Ukrainian Jewish leaders are disputing the government’s decision to transfer control of the Babi Yar Memorial Complex to a state institute.
The Ukraine Cabinet of Ministers voted June 25 to transfer control of the complex of memorials at the Babi Yar ravine outside Kiev to the Ukrainian Institute of National Memory. The memorials commemorate victims of World War II and political repression.
“Transferirng the complex under the control of that Ukrainian institution is an incorrect decision because it does not have enough experience in the field of commemoration of Holocaust victims,” lawmaker Aleksandr Feldman, the head of the Ukrainian Jewish Committee, told JTA.
The Institute of National Memory was created in 2006 to examine and memorialize the crimes of the former communist regime, including the Holodomor, or Great Famine, and Hitler’s genocide.

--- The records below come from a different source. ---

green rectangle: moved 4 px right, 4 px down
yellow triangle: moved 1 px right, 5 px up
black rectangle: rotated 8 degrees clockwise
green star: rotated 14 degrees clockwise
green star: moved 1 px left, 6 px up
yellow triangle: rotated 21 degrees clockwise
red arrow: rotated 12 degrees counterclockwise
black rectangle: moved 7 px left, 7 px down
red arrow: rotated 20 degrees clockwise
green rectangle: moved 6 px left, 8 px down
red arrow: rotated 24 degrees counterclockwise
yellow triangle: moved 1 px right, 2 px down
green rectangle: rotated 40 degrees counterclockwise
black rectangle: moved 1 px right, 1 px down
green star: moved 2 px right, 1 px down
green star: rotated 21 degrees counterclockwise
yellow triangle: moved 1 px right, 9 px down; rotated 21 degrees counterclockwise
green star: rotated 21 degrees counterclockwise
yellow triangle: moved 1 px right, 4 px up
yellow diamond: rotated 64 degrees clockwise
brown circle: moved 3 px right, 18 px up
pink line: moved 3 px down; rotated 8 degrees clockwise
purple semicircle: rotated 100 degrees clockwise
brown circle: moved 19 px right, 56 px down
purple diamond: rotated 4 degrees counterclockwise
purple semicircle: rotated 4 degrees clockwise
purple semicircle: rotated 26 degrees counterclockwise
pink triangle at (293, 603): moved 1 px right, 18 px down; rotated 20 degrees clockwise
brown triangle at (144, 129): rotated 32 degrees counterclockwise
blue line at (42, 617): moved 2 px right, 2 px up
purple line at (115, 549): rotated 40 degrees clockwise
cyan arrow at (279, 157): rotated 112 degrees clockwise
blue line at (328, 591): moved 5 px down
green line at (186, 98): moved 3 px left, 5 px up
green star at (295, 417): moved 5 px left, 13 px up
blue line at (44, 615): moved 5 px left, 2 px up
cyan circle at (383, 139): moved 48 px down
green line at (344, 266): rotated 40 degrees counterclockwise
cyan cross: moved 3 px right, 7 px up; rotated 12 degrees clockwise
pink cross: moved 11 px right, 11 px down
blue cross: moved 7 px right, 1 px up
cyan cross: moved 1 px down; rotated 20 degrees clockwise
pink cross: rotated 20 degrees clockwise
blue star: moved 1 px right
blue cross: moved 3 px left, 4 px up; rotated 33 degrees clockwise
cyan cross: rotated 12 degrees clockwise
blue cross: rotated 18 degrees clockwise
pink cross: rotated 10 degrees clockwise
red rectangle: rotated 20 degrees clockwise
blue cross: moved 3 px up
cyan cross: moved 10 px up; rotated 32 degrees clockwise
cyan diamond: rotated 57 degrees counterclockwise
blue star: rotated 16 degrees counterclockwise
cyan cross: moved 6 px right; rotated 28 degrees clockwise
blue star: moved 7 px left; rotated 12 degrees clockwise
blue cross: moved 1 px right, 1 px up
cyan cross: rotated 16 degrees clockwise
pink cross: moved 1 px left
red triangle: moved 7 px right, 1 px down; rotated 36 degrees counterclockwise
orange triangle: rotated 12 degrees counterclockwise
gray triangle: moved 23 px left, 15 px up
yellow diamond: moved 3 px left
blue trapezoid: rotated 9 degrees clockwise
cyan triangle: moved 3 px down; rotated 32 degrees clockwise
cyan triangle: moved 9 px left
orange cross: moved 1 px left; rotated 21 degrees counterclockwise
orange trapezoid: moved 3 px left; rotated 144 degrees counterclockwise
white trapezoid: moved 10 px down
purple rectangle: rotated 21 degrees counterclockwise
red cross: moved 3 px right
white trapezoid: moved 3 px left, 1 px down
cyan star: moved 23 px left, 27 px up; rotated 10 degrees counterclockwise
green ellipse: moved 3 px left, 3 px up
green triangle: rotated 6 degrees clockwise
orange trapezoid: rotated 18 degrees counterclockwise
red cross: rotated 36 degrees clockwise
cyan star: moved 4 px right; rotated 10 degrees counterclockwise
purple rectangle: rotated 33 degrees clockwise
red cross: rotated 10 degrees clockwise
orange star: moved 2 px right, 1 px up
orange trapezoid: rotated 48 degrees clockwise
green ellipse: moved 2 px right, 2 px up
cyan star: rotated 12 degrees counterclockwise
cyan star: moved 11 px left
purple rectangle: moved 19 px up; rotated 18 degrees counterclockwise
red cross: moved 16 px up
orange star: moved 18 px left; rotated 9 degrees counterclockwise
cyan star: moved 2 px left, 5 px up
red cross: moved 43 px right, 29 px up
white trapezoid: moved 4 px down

In March 2007, the Ukrainian government had decreed that the complex was to become the State Historical and Cultural Preserve Babi Yar under the aegis of the Ukrainian Ministry of Culture and Tourism.
From 2005 to 2007, the construction of a memorial to Holocaust victims, including a synagogue, yeshiva and Jewish museum, split the Jewish community in Ukraine.
Nearly 34,000 Jews were massacred at Babi Yar on Sept. 29-30, 1941. More than 100,000 people, mostly Jews, were killed at the ravine during World War II.